Rough set approach in formal learning theory

Wojciech Buszkowski (Adam Mickiewicz University, Poznań)

Formal learning theory is understood as a branch of symbolic learning, following the Gold paradigm of learning from positive data and identification in the limit. We focus on learning algorithms based on unification, which have been elaborated for categorial grammars by Buszkowski & Penn (1990), Kanazawa (1994), Marciniec (1994), Foret (2001), and others.

Rough set theory is an approach to incomplete information, elaborated by Z. Pawlak (1991); also see Demri & Or³owska (2002), Polkowski (2002). A set of objects X is represented by a pair of two sets: the lower approximation and the upper approximation. The former consists of those objects which necessarily belong to X on the basis of our knowledge, and the latter consists of objects which possibly belong to X on the basis of our knowledge.

A standard model of rough sets is a finite information system (relational database) in which objects are characterized by attributes and their values. Two objects are indiscernible with respect to a set A of attributes if, for any attribute from A, the value of this attribute for x equals the value of this attribute for y. Now, for a set X, of objects, the lower approximation is the join of indiscernibility classes contained in X, and the upper approximation is the join of indiscernibility classes not disjoint with X.
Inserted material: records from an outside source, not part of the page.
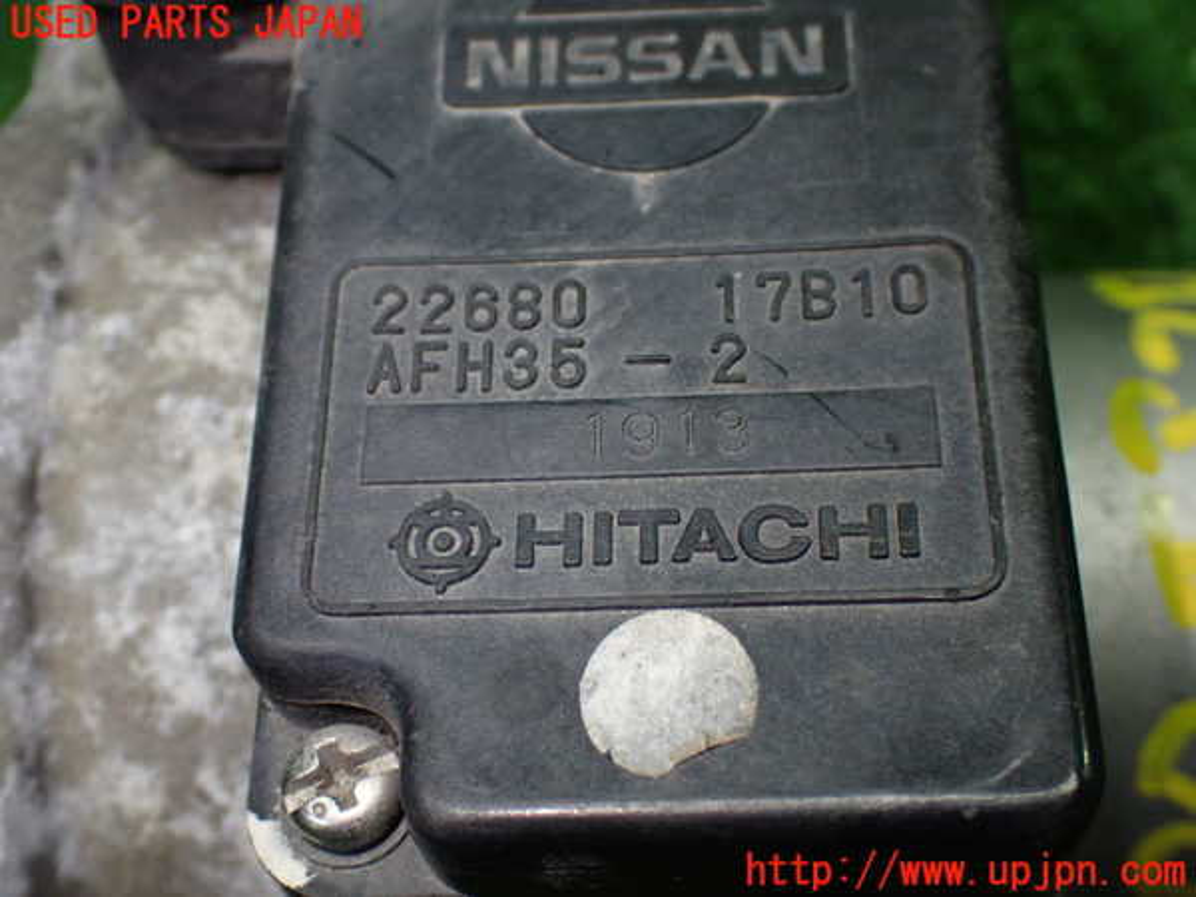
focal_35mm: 50
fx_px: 1728
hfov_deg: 38.2
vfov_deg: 29.1
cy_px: 448
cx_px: 598
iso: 800
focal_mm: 9.01
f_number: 3.2
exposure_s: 1/200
A central idea of formal learning theory is to discover a grammar for a language L on the basis of a finite sample from L (a finite set D contained in L). If L is from a class K, then the lower approximation of L determined by D is defined here as  the meet of all languages from K containing D, and the upper approximation as the join of all languages from K containing D. We study several connections between these notions and basic notions of formal learning theory (learnability of a class of grammars, finite elasticity, outcomes of unification algorithms).